# To do
Determine the number of lines in the listing below where the string "only" occurs; answer with the number alone.

━━ Data in this exercise

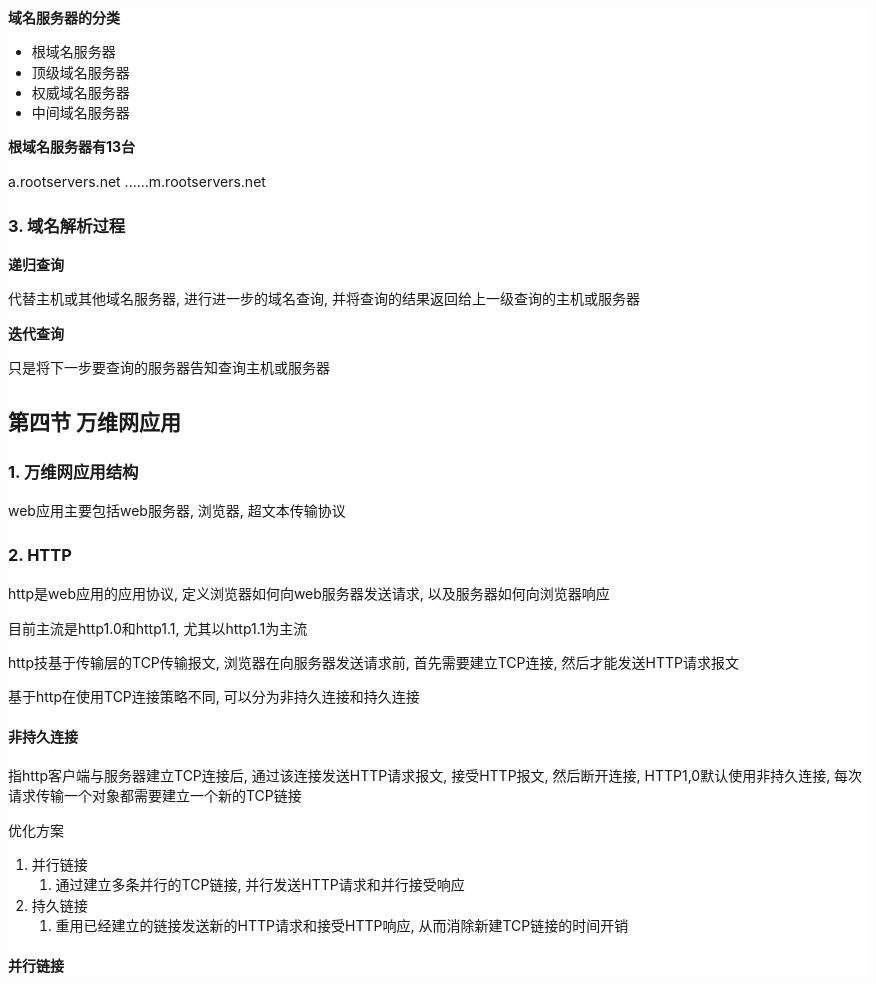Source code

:  **域名服务器的分类**

- 根域名服务器
- 顶级域名服务器
- 权威域名服务器
- 中间域名服务器

**根域名服务器有13台**

a.rootservers.net ......m.rootservers.net



### 3. 域名解析过程

**递归查询**

代替主机或其他域名服务器, 进行进一步的域名查询, 并将查询的结果返回给上一级查询的主机或服务器

**迭代查询**

只是将下一步要查询的服务器告知查询主机或服务器 



## 第四节 万维网应用

### 1. 万维网应用结构

web应用主要包括web服务器, 浏览器, 超文本传输协议



### 2. HTTP

http是web应用的应用协议, 定义浏览器如何向web服务器发送请求, 以及服务器如何向浏览器响应

目前主流是http1.0和http1.1, 尤其以http1.1为主流



http技基于传输层的TCP传输报文, 浏览器在向服务器发送请求前, 首先需要建立TCP连接, 然后才能发送HTTP请求报文

基于http在使用TCP连接策略不同, 可以分为非持久连接和持久连接

#### 非持久连接

指http客户端与服务器建立TCP连接后, 通过该连接发送HTTP请求报文, 接受HTTP报文, 然后断开连接, HTTP1,0默认使用非持久连接, 每次请求传输一个对象都需要建立一个新的TCP链接



优化方案

1. 并行链接
   1. 通过建立多条并行的TCP链接, 并行发送HTTP请求和并行接受响应
2. 持久链接
   1. 重用已经建立的链接发送新的HTTP请求和接受HTTP响应, 从而消除新建TCP链接的时间开销



#### 并行链接
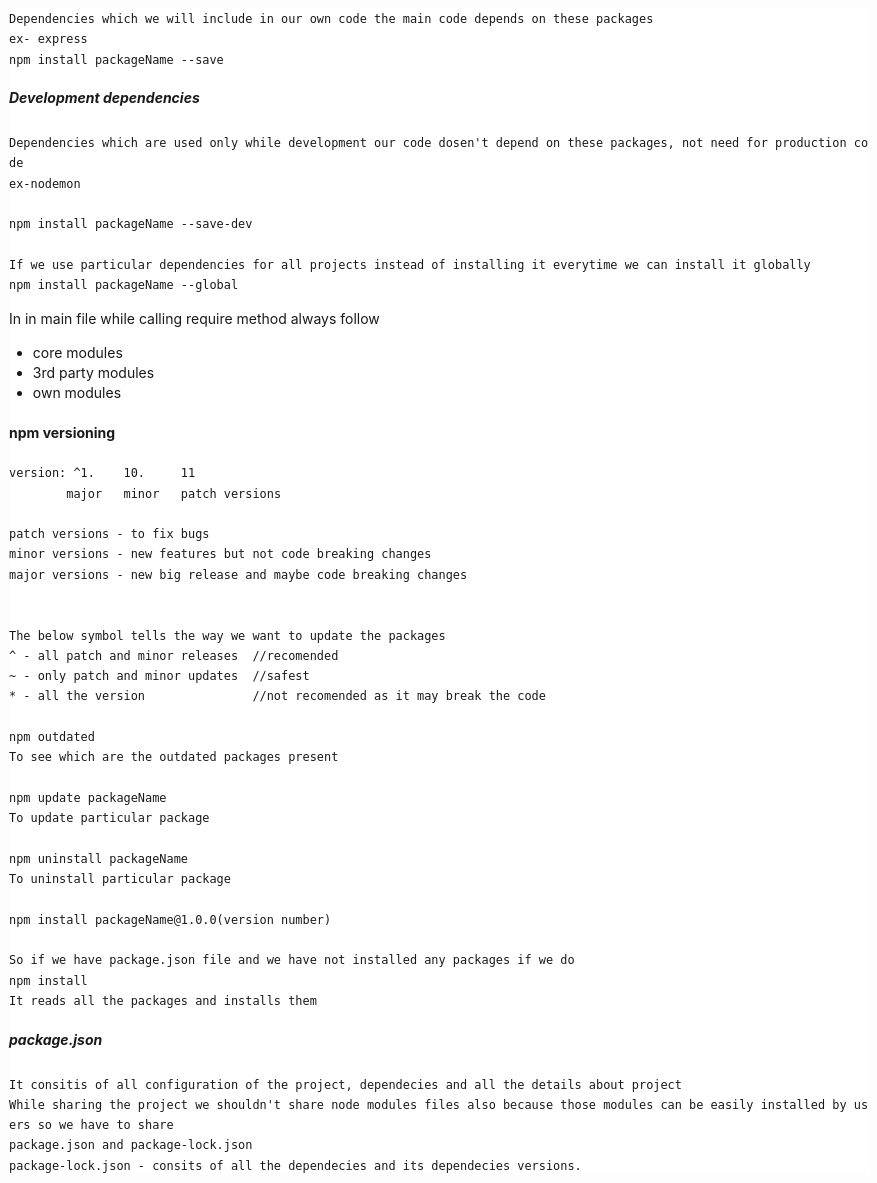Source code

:     Dependencies which we will include in our own code the main code depends on these packages
    ex- express
    npm install packageName --save

##### Development dependencies

    Dependencies which are used only while development our code dosen't depend on these packages, not need for production code
    ex-nodemon

    npm install packageName --save-dev

    If we use particular dependencies for all projects instead of installing it everytime we can install it globally
    npm install packageName --global

In in main file while calling require method always follow

- core modules
- 3rd party modules
- own modules

#### npm versioning

    version: ^1.    10.     11
            major   minor   patch versions

    patch versions - to fix bugs
    minor versions - new features but not code breaking changes
    major versions - new big release and maybe code breaking changes


    The below symbol tells the way we want to update the packages
    ^ - all patch and minor releases  //recomended
    ~ - only patch and minor updates  //safest
    * - all the version               //not recomended as it may break the code

    npm outdated
    To see which are the outdated packages present

    npm update packageName
    To update particular package

    npm uninstall packageName
    To uninstall particular package

    npm install packageName@1.0.0(version number)

    So if we have package.json file and we have not installed any packages if we do
    npm install
    It reads all the packages and installs them

##### package.json

    It consitis of all configuration of the project, dependecies and all the details about project
    While sharing the project we shouldn't share node modules files also because those modules can be easily installed by users so we have to share
    package.json and package-lock.json
    package-lock.json - consits of all the dependecies and its dependecies versions.
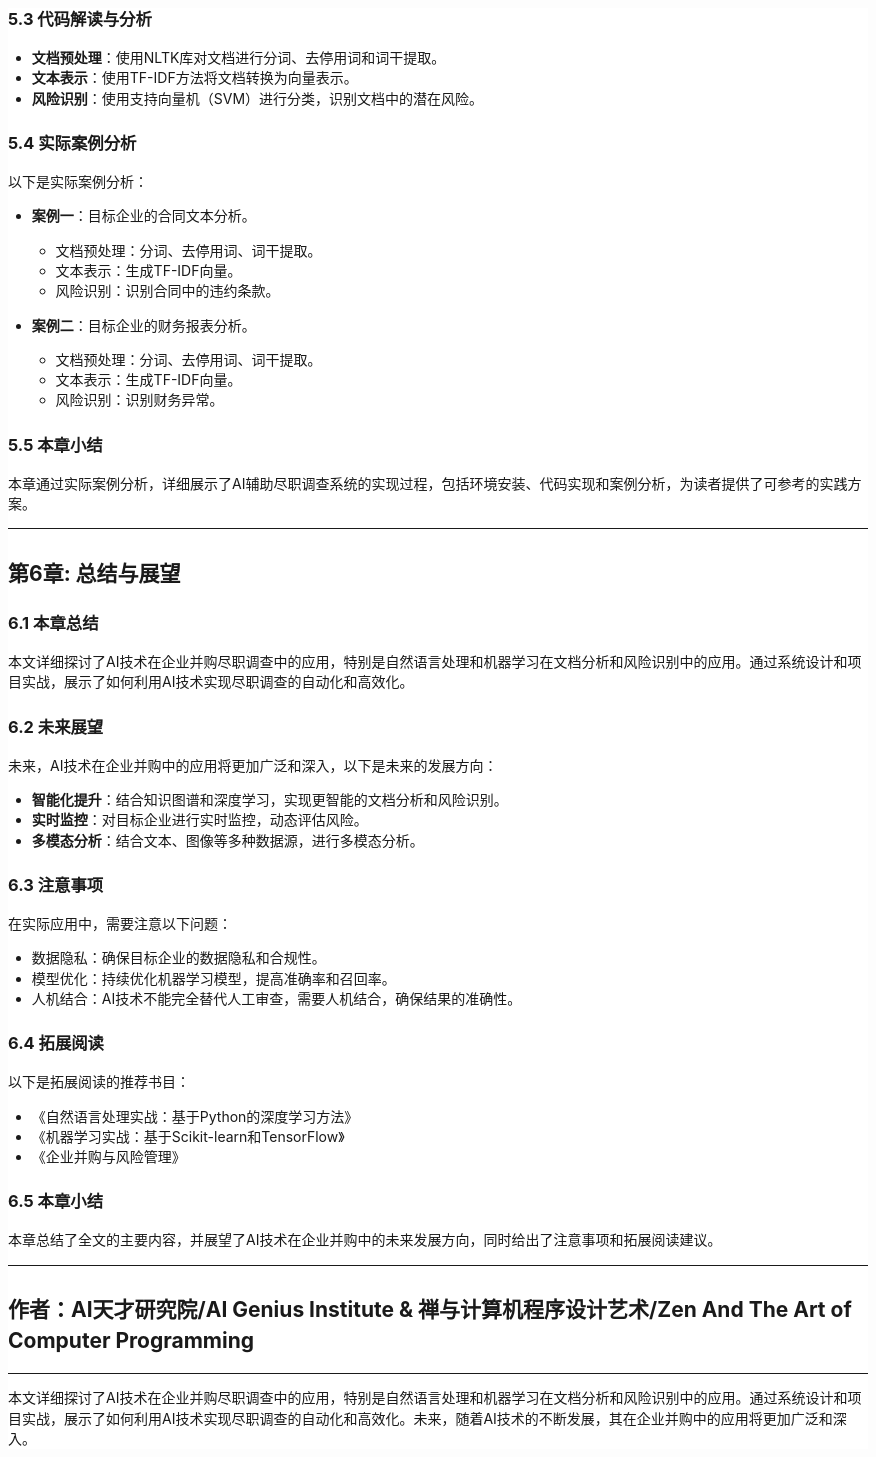 ### 5.3 代码解读与分析  
- **文档预处理**：使用NLTK库对文档进行分词、去停用词和词干提取。  
- **文本表示**：使用TF-IDF方法将文档转换为向量表示。  
- **风险识别**：使用支持向量机（SVM）进行分类，识别文档中的潜在风险。  

### 5.4 实际案例分析  
以下是实际案例分析：  

- **案例一**：目标企业的合同文本分析。  
  - 文档预处理：分词、去停用词、词干提取。  
  - 文本表示：生成TF-IDF向量。  
  - 风险识别：识别合同中的违约条款。  

- **案例二**：目标企业的财务报表分析。  
  - 文档预处理：分词、去停用词、词干提取。  
  - 文本表示：生成TF-IDF向量。  
  - 风险识别：识别财务异常。  

### 5.5 本章小结  
本章通过实际案例分析，详细展示了AI辅助尽职调查系统的实现过程，包括环境安装、代码实现和案例分析，为读者提供了可参考的实践方案。

---

## 第6章: 总结与展望  

### 6.1 本章总结  
本文详细探讨了AI技术在企业并购尽职调查中的应用，特别是自然语言处理和机器学习在文档分析和风险识别中的应用。通过系统设计和项目实战，展示了如何利用AI技术实现尽职调查的自动化和高效化。  

### 6.2 未来展望  
未来，AI技术在企业并购中的应用将更加广泛和深入，以下是未来的发展方向：  

- **智能化提升**：结合知识图谱和深度学习，实现更智能的文档分析和风险识别。  
- **实时监控**：对目标企业进行实时监控，动态评估风险。  
- **多模态分析**：结合文本、图像等多种数据源，进行多模态分析。  

### 6.3 注意事项  
在实际应用中，需要注意以下问题：  

- 数据隐私：确保目标企业的数据隐私和合规性。  
- 模型优化：持续优化机器学习模型，提高准确率和召回率。  
- 人机结合：AI技术不能完全替代人工审查，需要人机结合，确保结果的准确性。  

### 6.4 拓展阅读  
以下是拓展阅读的推荐书目：  
- 《自然语言处理实战：基于Python的深度学习方法》  
- 《机器学习实战：基于Scikit-learn和TensorFlow》  
- 《企业并购与风险管理》  

### 6.5 本章小结  
本章总结了全文的主要内容，并展望了AI技术在企业并购中的未来发展方向，同时给出了注意事项和拓展阅读建议。

---

## 作者：AI天才研究院/AI Genius Institute & 禅与计算机程序设计艺术/Zen And The Art of Computer Programming  

---

本文详细探讨了AI技术在企业并购尽职调查中的应用，特别是自然语言处理和机器学习在文档分析和风险识别中的应用。通过系统设计和项目实战，展示了如何利用AI技术实现尽职调查的自动化和高效化。未来，随着AI技术的不断发展，其在企业并购中的应用将更加广泛和深入。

━━━━

# Output
2